I'm not myself a criminal, knowingly or actively. If I were, I wouldn't be writing about it, because I firmly believe the first rule of being a good criminal is to keep your mouth shut. But I do tend to think like a criminal, or how I imagine a criminal would think, since I used to think that if the Soviet Union ever took over the United States I would probably be part of the patriotic, though criminal, resistance. So I'm forever thinking, If this were Soviet-occupied America, how would I misbehave? It might be time to quit thinking like that except I have little actual control over what I think.

The biggest difference between now and when I first started thinking that way back in the '60s, other than there no longer being a Soviet Union, is the increase in surveillance technology. Back then a kid could easily imagine himself in a successful, ongoing resistance movement. I was very stealthy in my comings and goings. I was like a magician in my ability to divert people's attention and do all kinds of underhanded things while they were watching. But with surveillance technology being so much improved now, all they'd have to do is check the video and you're busted.

It seems like we used to talk about these things, too, me and other kids, unless it's just a dream I had. We would sabotage everything the Soviets were trying to do to us. And they'd never catch us, that's how good we'd be. But, alas, not now, with video and DNA, etc., the two biggest killers of anonymity. All they had back then was fingerprints. or turncoat eyewitnesses.

But what I'm thinking about today is crime pure and simple. How hard it is to be a criminal, or how hard it should be if everything's working. I've been reading the crime news in the paper. And it's astounding to me how many people persist in criminal activity, even though they're about guaranteed to be nailed these days. Yet, there they are. A few days ago it was this: A party of guys, four or five, went to the apartment of four other guys. One member of the visiting party was an acquaintance of one of the guys at the apartment. But still, even with this acquaintance, he (and they) robbed them and made their getaway. Is that dumb or what? Before morning they had one of the guys in custody, and I wouldn't want to be the other guys for anything! If you're going to be a criminal, dumb ass, there can't be anyone there who knows you!

I seriously think I would make a pretty good detective. Because I'm always thinking, "If the Soviets were here, etc., what kind of trail would I be leaving if I did this-or-that job?" And I frankly can't come up with the perfect crime!
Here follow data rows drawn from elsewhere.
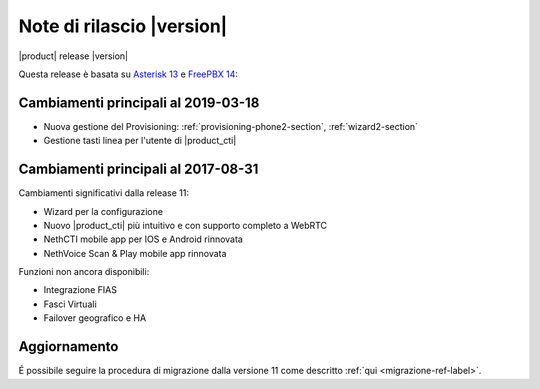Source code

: ===========================
Note di rilascio |version|
===========================

|product| release |version|

Questa release è basata su `Asterisk 13 <https://wiki.asterisk.org/wiki/display/AST/New+in+13>`_
e `FreePBX 14 <https://www.freepbx.org/freepbx-14-release-candidate/>`_:


Cambiamenti principali al 2019-03-18
====================================

* Nuova gestione del Provisioning: :ref:`provisioning-phone2-section`, :ref:`wizard2-section`
* Gestione tasti linea per l'utente di |product_cti|

Cambiamenti principali al 2017-08-31
====================================

Cambiamenti significativi dalla release 11:

* Wizard per la configurazione
* Nuovo |product_cti| più intuitivo e con supporto completo a WebRTC
* NethCTI  mobile app per IOS e Android rinnovata
* NethVoice Scan & Play mobile app rinnovata

Funzioni non ancora disponibili:

* Integrazione FIAS
* Fasci Virtuali
* Failover geografico e HA

Aggiornamento
=============

É possibile seguire la procedura di migrazione dalla versione 11 come descritto :ref:`qui <migrazione-ref-label>`.
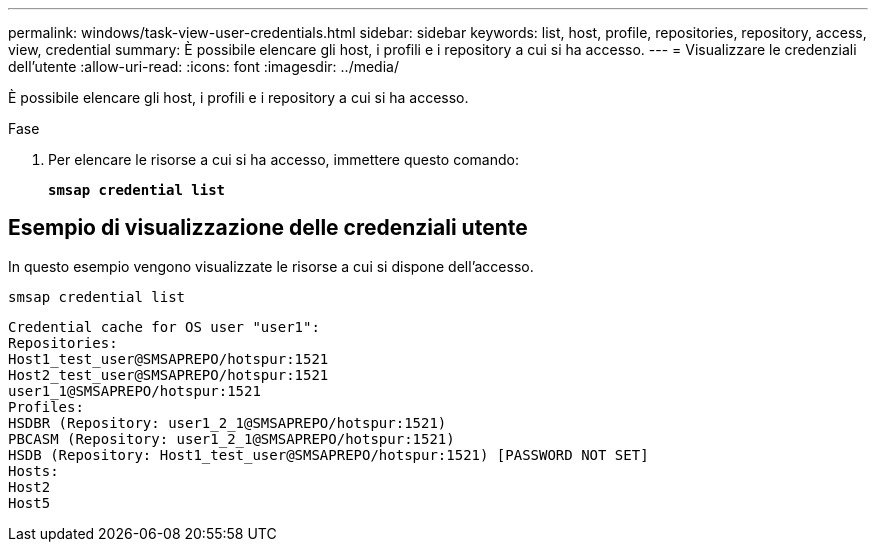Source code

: ---
permalink: windows/task-view-user-credentials.html 
sidebar: sidebar 
keywords: list, host, profile, repositories, repository, access, view, credential 
summary: È possibile elencare gli host, i profili e i repository a cui si ha accesso. 
---
= Visualizzare le credenziali dell'utente
:allow-uri-read: 
:icons: font
:imagesdir: ../media/


[role="lead"]
È possibile elencare gli host, i profili e i repository a cui si ha accesso.

.Fase
. Per elencare le risorse a cui si ha accesso, immettere questo comando:
+
`*smsap credential list*`





== Esempio di visualizzazione delle credenziali utente

In questo esempio vengono visualizzate le risorse a cui si dispone dell'accesso.

[listing]
----
smsap credential list
----
[listing]
----
Credential cache for OS user "user1":
Repositories:
Host1_test_user@SMSAPREPO/hotspur:1521
Host2_test_user@SMSAPREPO/hotspur:1521
user1_1@SMSAPREPO/hotspur:1521
Profiles:
HSDBR (Repository: user1_2_1@SMSAPREPO/hotspur:1521)
PBCASM (Repository: user1_2_1@SMSAPREPO/hotspur:1521)
HSDB (Repository: Host1_test_user@SMSAPREPO/hotspur:1521) [PASSWORD NOT SET]
Hosts:
Host2
Host5
----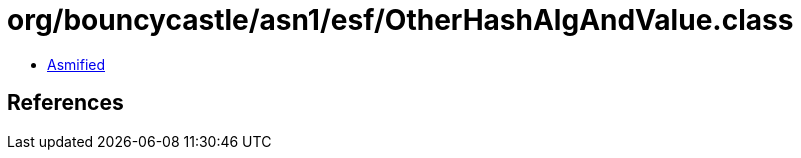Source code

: = org/bouncycastle/asn1/esf/OtherHashAlgAndValue.class

 - link:OtherHashAlgAndValue-asmified.java[Asmified]

== References

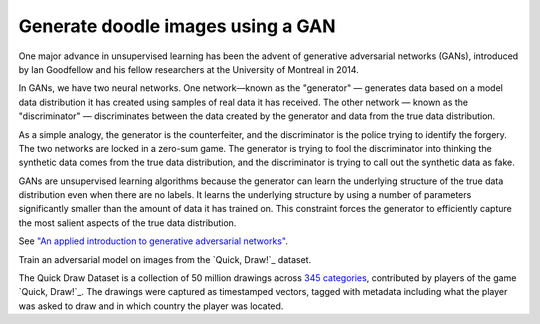 Generate doodle images using a GAN
----------------------------------

One major advance in unsupervised learning has been the advent of generative adversarial networks (GANs),
introduced by Ian Goodfellow and his fellow researchers at the University of Montreal in 2014.

In GANs, we have two neural networks. One network—known as the "generator" — generates data based on a model
data distribution it has created using samples of real data it has received. The other network — known as
the "discriminator" — discriminates between the data created by the generator and data from the true data
distribution.

As a simple analogy, the generator is the counterfeiter, and the discriminator is the police trying to
identify the forgery. The two networks are locked in a zero-sum game. The generator is trying to fool
the discriminator into thinking the synthetic data comes from the true data distribution, and the
discriminator is trying to call out the synthetic data as fake.

GANs are unsupervised learning algorithms because the generator can learn the underlying structure of
the true data distribution even when there are no labels. It learns the underlying structure by using
a number of parameters significantly smaller than the amount of data it has trained on. This constraint
forces the generator to efficiently capture the most salient aspects of the true data distribution.

See `"An applied introduction to generative adversarial networks"`_.

Train an adversarial model on images from the `Quick, Draw!`_ dataset.

The Quick Draw Dataset is a collection of 50 million drawings across `345 categories`_,
contributed by players of the game `Quick, Draw!`_. The drawings were captured as
timestamped vectors, tagged with metadata including what the player was asked to draw
and in which country the player was located.


.. _`"An applied introduction to generative adversarial networks"`: 
.. _`Quick, Draw!`: https://quickdraw.withgoogle.com/data
.. _`345 categories`: https://github.com/googlecreativelab/quickdraw-dataset/blob/master/categories.txt
.. _`Quick, Draw!`: https://quickdraw.withgoogle.com/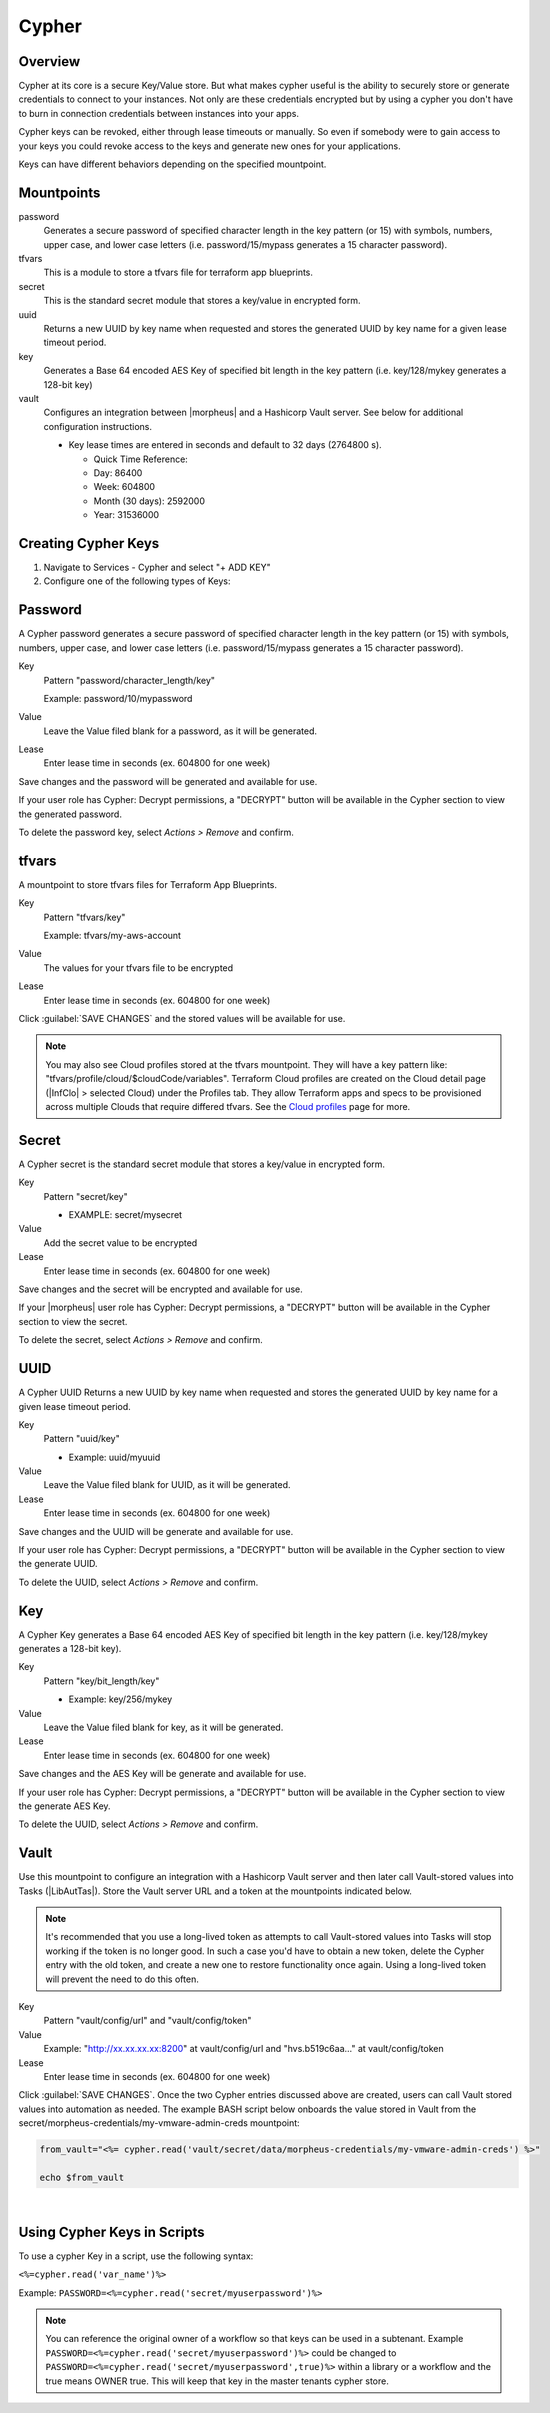 .. _Cypher:

Cypher
======

Overview
--------

Cypher at its core is a secure Key/Value store. But what makes cypher useful is the ability to securely store or generate credentials to connect to your instances. Not only are these credentials encrypted but by using a cypher you don't have to burn in connection credentials between instances into your apps.

Cypher keys can be revoked, either through lease timeouts or manually. So even if somebody were to gain access to your keys you could revoke access to the keys and generate new ones for your applications.

Keys can have different behaviors depending on the specified mountpoint.

Mountpoints
-----------

password
  Generates a secure password of specified character length in the key pattern (or 15) with symbols, numbers, upper case, and lower case letters (i.e. password/15/mypass generates a 15 character password).
tfvars
  This is a module to store a tfvars file for terraform app blueprints.
secret
  This is the standard secret module that stores a key/value in encrypted form.
uuid
  Returns a new UUID by key name when requested and stores the generated UUID by key name for a given lease timeout period.
key
  Generates a Base 64 encoded AES Key of specified bit length in the key pattern (i.e. key/128/mykey generates a 128-bit key)
vault
  Configures an integration between |morpheus| and a Hashicorp Vault server. See below for additional configuration instructions.

  * Key lease times are entered in seconds and default to 32 days (2764800 s).

    * Quick Time Reference:
    * Day: 86400
    * Week: 604800
    * Month (30 days): 2592000
    * Year: 31536000


Creating Cypher Keys
--------------------

#. Navigate to Services - Cypher and select "+ ADD KEY"
#. Configure one of the following types of Keys:

Password
--------

A Cypher password generates a secure password of specified character length in the key pattern (or 15) with symbols, numbers, upper case, and lower case letters (i.e. password/15/mypass generates a 15 character password).

Key
  Pattern "password/character_length/key"

  Example: password/10/mypassword

Value
  Leave the Value filed blank for a password, as it will be generated.

Lease
  Enter lease time in seconds (ex. 604800 for one week)

Save changes and the password will be generated and available for use.

If your user role has Cypher: Decrypt permissions, a "DECRYPT" button will be available in the Cypher section to view the generated password.

To delete the password key, select `Actions > Remove` and confirm.

tfvars
------

A mountpoint to store tfvars files for Terraform App Blueprints.

Key
  Pattern "tfvars/key"

  Example: tfvars/my-aws-account

Value
  The values for your tfvars file to be encrypted

Lease
  Enter lease time in seconds (ex. 604800 for one week)

Click :guilabel:`SAVE CHANGES` and the stored values will be available for use.

.. NOTE:: You may also see Cloud profiles stored at the tfvars mountpoint. They will have a key pattern like: "tfvars/profile/cloud/$cloudCode/variables". Terraform Cloud profiles are created on the Cloud detail page (|InfClo| > selected Cloud) under the Profiles tab. They allow Terraform apps and specs to be provisioned across multiple Clouds that require differed tfvars. See the `Cloud profiles <https://docs.morpheusdata.com/en/latest/infrastructure/clouds/profiles.html>`_ page for more.

Secret
------

A Cypher secret is the standard secret module that stores a key/value in encrypted form.

Key
  Pattern "secret/key"

  * EXAMPLE: secret/mysecret

Value
  Add the secret value to be encrypted

Lease
  Enter lease time in seconds (ex. 604800 for one week)

Save changes and the secret will be encrypted and available for use.

If your |morpheus| user role has Cypher: Decrypt permissions, a "DECRYPT" button will be available in the Cypher section to view the secret.

To delete the secret, select `Actions > Remove` and confirm.

UUID
----

A Cypher UUID Returns a new UUID by key name when requested and stores the generated UUID by key name for a given lease timeout period.

Key
  Pattern "uuid/key"

  * Example: uuid/myuuid

Value
  Leave the Value filed blank for UUID, as it will be generated.

Lease
  Enter lease time in seconds (ex. 604800 for one week)

Save changes and the UUID will be generate and available for use.

If your user role has Cypher: Decrypt permissions, a "DECRYPT" button will be available in the Cypher section to view the generate UUID.

To delete the UUID, select `Actions > Remove` and confirm.

Key
---

A Cypher Key generates a Base 64 encoded AES Key of specified bit length in the key pattern (i.e. key/128/mykey generates a 128-bit key).

Key
  Pattern "key/bit_length/key"

  * Example: key/256/mykey

Value
  Leave the Value filed blank for key, as it will be generated.

Lease
  Enter lease time in seconds (ex. 604800 for one week)

Save changes and the AES Key will be generate and available for use.

If your user role has Cypher: Decrypt permissions, a "DECRYPT" button will be available in the Cypher section to view the generate AES Key.

To delete the UUID, select `Actions > Remove` and confirm.

Vault
-----

Use this mountpoint to configure an integration with a Hashicorp Vault server and then later call Vault-stored values into Tasks (|LibAutTas|). Store the Vault server URL and a token at the mountpoints indicated below.

.. NOTE:: It's recommended that you use a long-lived token as attempts to call Vault-stored values into Tasks will stop working if the token is no longer good. In such a case you'd have to obtain a new token, delete the Cypher entry with the old token, and create a new one to restore functionality once again. Using a long-lived token will prevent the need to do this often.

Key
  Pattern "vault/config/url" and "vault/config/token"

Value
  Example: "http://xx.xx.xx.xx:8200" at vault/config/url and "hvs.b519c6aa..." at vault/config/token

Lease
  Enter lease time in seconds (ex. 604800 for one week)

Click :guilabel:`SAVE CHANGES`. Once the two Cypher entries discussed above are created, users can call Vault stored values into automation as needed. The example BASH script below onboards the value stored in Vault from the secret/morpheus-credentials/my-vmware-admin-creds mountpoint:

.. code-block:: bash

  from_vault="<%= cypher.read('vault/secret/data/morpheus-credentials/my-vmware-admin-creds') %>"

  echo $from_vault

.. raw:: html

    <div style="position: relative; padding-bottom: 56.25%; height: 0; overflow: hidden; max-width: 100%; height: auto;">
        <iframe src="//www.youtube.com/embed/kkH7Y12LGhU" frameborder="0" allowfullscreen style="position: absolute; top: 0; left: 0; width: 100%; height: 100%;"></iframe>
    </div>

|

Using Cypher Keys in Scripts
----------------------------

To use a cypher Key in a script, use the following syntax:

``<%=cypher.read('var_name')%>``

Example: ``PASSWORD=<%=cypher.read('secret/myuserpassword')%>``

.. NOTE:: You can reference the original owner of a workflow so that keys can be used in a subtenant.  Example ``PASSWORD=<%=cypher.read('secret/myuserpassword')%>`` could be changed to ``PASSWORD=<%=cypher.read('secret/myuserpassword',true)%>`` within a library or a workflow and the true means OWNER true.  This will keep that key in the master tenants cypher store.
Because I'm running it through my mind, A B C, how they'd catch me. It's not just video at the crime scene; it's video at every point along the way, how they could easily trail you no matter where you went. Beyond that, of course, there's DNA. You drop a hair follicle and you're done for. And I'm taking into account hairnets, shaving my head, a complete body shave! You shave and there's bound to be at least one hair left on your clothes...

OK, if it were a matter of national security, sabotaging the Soviets, it'd be a small price to pay to give your life for the country. But to give your life to rob someone at their apartment when they know you? Not near as lofty!

But there are criminals who are a lot more cagey. Like guys who come from out of state, rob a bank, then immediately go to a different state. They've got the advantage of no one knowing them, and they're going where no one knows them. But they're still up against the same thing. The Soviets, or in this case the proper American authorities, have ways of dealing with them. Cameras, the ability to phone ahead to other police departments, profiling, and other forensic resources. Footprints, tire prints, torn jacket on barbed wire. It's not a good way to make a living! Let's say you get $50,000. Big damned deal! $50,000 is peanuts. If you go to prison for 20 years, you traded freedom for 2,500 bucks a year. You can easily find a job, even in today's tough job market, that would pay more than that. Crime is idiocy.